Nós que vivemos cá pelo interior vamos perdendo essa noção devido ao despovoamento que nos vai atingindo, bem como ao envelhecimento populacional, que por força da velhice, já não acha graça à alegria que a gente mais jovem sente no que concerne a eventos de diversão.
Todavia os que ainda por cá resistem e que mantêm a devida mobilidade, vão procurando por outras localidades os divertimentos que os santos populares nos oferecem, durante este mês que encerra o primeiro semestre.
No que respeita a este assunto, podemos dizer que o primeiro a sair à rua é o Santo António, no dia treze, padroeiro em muitas localidades de Portugal e adorado pelo nosso povo, por ser considerado o português mais santo e o santo mais português. O Ponto alto das suas festividades acontecem em Lisboa, sua terra natal. Por todos os bairros há arraiais nos dias que lhe são próximos na alegria e de onde a sardinha assada é rainha nos comes e bebes. Mas o ponto alto acontece com as marchas a descerem a avenida de Liberdade em competição e transmitidas para todo o mundo com uma imponente cobertura televisiva.
Este dia é feriado em catorze municípios de Portugal, onde além de Lisboa, Vila Real como capital transmontana também se rende à devoção de Santo António, seu padroeiro.
Seguindo o calendário dos santos populares em vinte e quatro de junho é dia de São João. Por todo o país parece-me o mais festejado. Trinta e quatro municípios do país prestam-lhe as honras de feriado municipal, onde sobressaem os mais populosos do país como é o caso das cidades do Porto, de Braga, de Guimarães, de Vila nova de Gaia e de Almada. São as cidades onde a alegria e a diversão mais se fazem sentir.

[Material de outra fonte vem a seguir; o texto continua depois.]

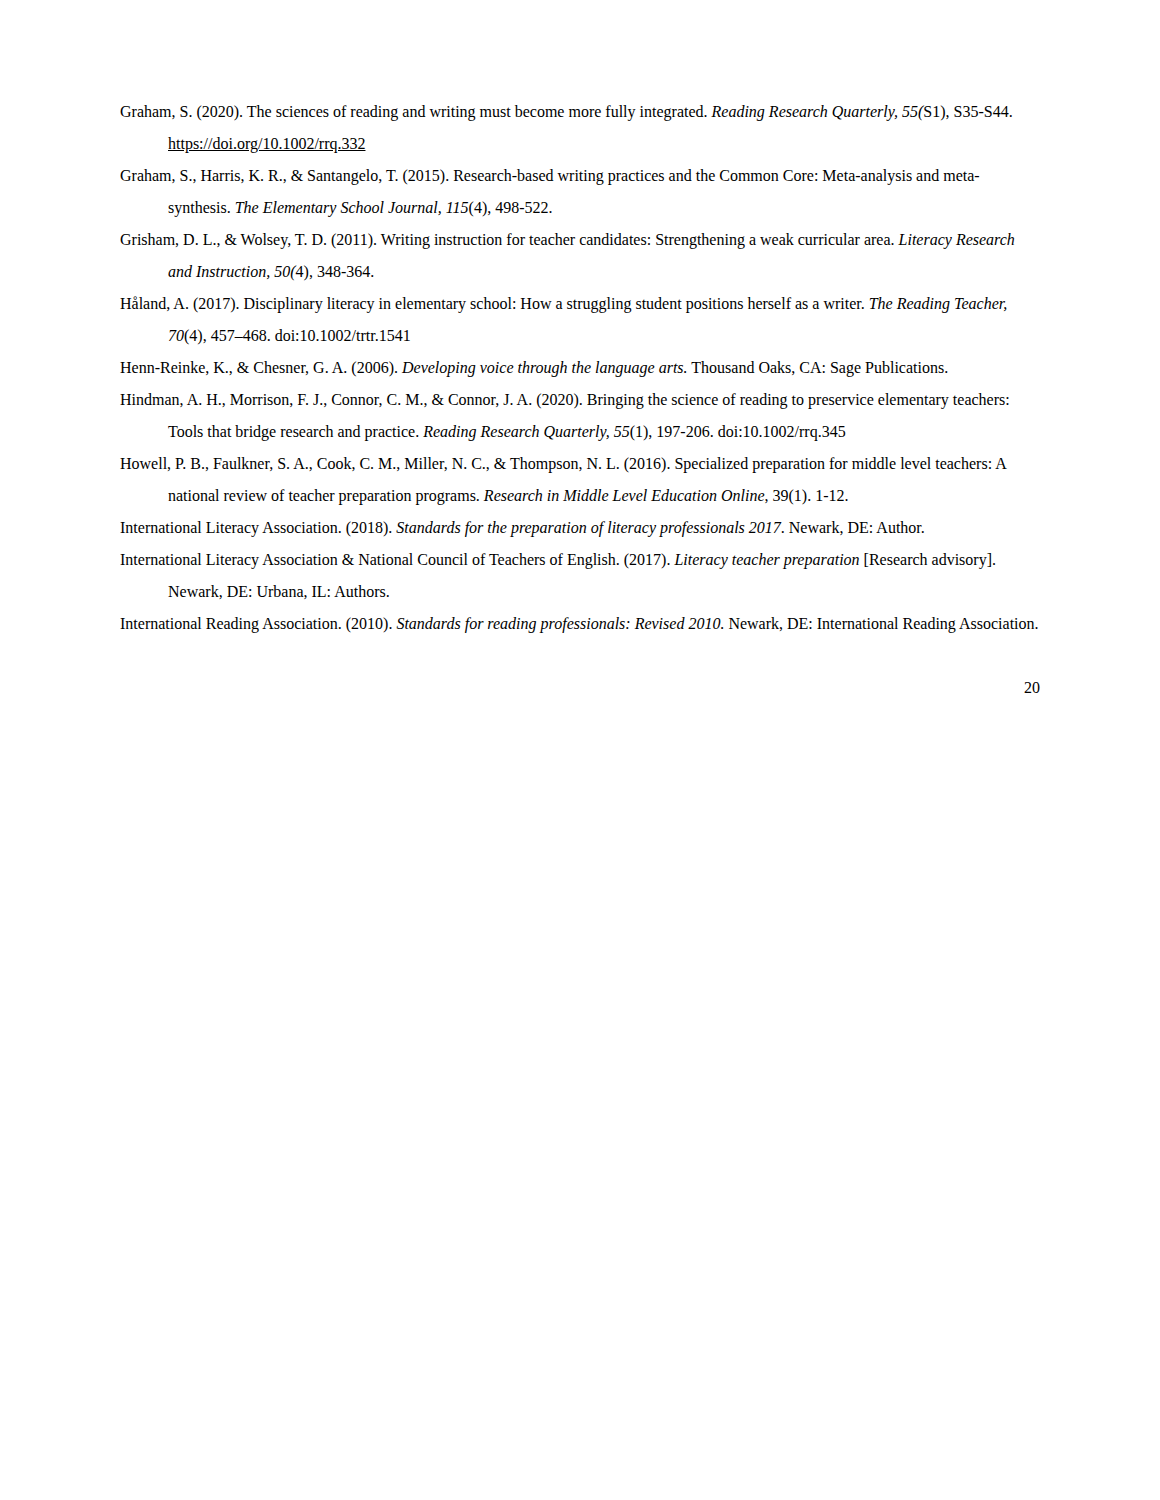Graham, S. (2020). The sciences of reading and writing must become more fully integrated. Reading Research Quarterly, 55(S1), S35-S44. https://doi.org/10.1002/rrq.332
Graham, S., Harris, K. R., & Santangelo, T. (2015). Research-based writing practices and the Common Core: Meta-analysis and meta-synthesis. The Elementary School Journal, 115(4), 498-522.
Grisham, D. L., & Wolsey, T. D. (2011). Writing instruction for teacher candidates: Strengthening a weak curricular area. Literacy Research and Instruction, 50(4), 348-364.
Håland, A. (2017). Disciplinary literacy in elementary school: How a struggling student positions herself as a writer. The Reading Teacher, 70(4), 457–468. doi:10.1002/trtr.1541
Henn-Reinke, K., & Chesner, G. A. (2006). Developing voice through the language arts. Thousand Oaks, CA: Sage Publications.
Hindman, A. H., Morrison, F. J., Connor, C. M., & Connor, J. A. (2020). Bringing the science of reading to preservice elementary teachers: Tools that bridge research and practice. Reading Research Quarterly, 55(1), 197-206. doi:10.1002/rrq.345
Howell, P. B., Faulkner, S. A., Cook, C. M., Miller, N. C., & Thompson, N. L. (2016). Specialized preparation for middle level teachers: A national review of teacher preparation programs. Research in Middle Level Education Online, 39(1). 1-12.
International Literacy Association. (2018). Standards for the preparation of literacy professionals 2017. Newark, DE: Author.
International Literacy Association & National Council of Teachers of English. (2017). Literacy teacher preparation [Research advisory]. Newark, DE: Urbana, IL: Authors.
International Reading Association. (2010). Standards for reading professionals: Revised 2010. Newark, DE: International Reading Association.
20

Para além das inúmeras festas também é dia de muitas feiras anuais por todo o espaço português e também considerado o dia nacional do cigano, por sentir aqui bem no exercício da sua actividade feirante.
Depois do Santo António e do São João lá vem São Pedro para a reinação. Lembro-me de o nosso povo camponês entoar este refrão nos trabalhos agrícolas. Ora o São Pedro em que Deus quis assentar a sua Igreja, vem já na parte final do mês, no dia vinte e nove. Os seus festejos populares em tudo se assemelham aos dos outros dois santos. É feriado municipal em dezasseis municípios lusos, mas com especial relevância em Sintra, Évora e Povoa do Varzim.
No meu concelho que é Celorico da Beira tem as festas populares de São Pedro como as mais antigas. Estiveram dois anos sem vida devido ao estado pandémico, mas este ano voltam a ter efeito que devido às particularidades do calendário são empurradas para os primeiros três dias de semestre seguinte.
Também nos devemos lembrar que que neste dia vinte e nove de junho também é dia São Paulo, santo que deu nome e vida à maior cidade do mundo lusófono, no Brasil como todos sabem.
Mas o mês de junho não se fica só pelos santos populares, tem outras celebrações de maior recato e significado.
Logo no dia cinco tem o Domingo do Pentecostes, atirado para este mês devido ao calendário pascal. No dia dez tem o dia de Portugal, de Camões, e de todos os portuguese espalhados pelo Mundo e ainda o culto do Santo Anjo da Guarda de Portugal.
No dia dezasseis é feriado nacional e dia santo de guarda, como o nosso povo menos jovem faz questão em afirmar. É dia de Corpo de Deus, um dia de muita fé dentro do culto católico.
Em tempos mais recuados o mês de junho também era conhecido pela da foice em punho. Só que a evolução da maquinaria agrícola, fez com que hoje já ninguém saiba devidamente manejar uma foice. Também não é menos certo, que são muitos menos os terrenos que se cobrem com searas.
Junho teria muito mais para dizer, mas hoje fico por aqui. Voltarei no dia internacional das viúvas para lhes dar uma cortesia especial.
Até lá haja saúde para todos nós. Aquele baraço.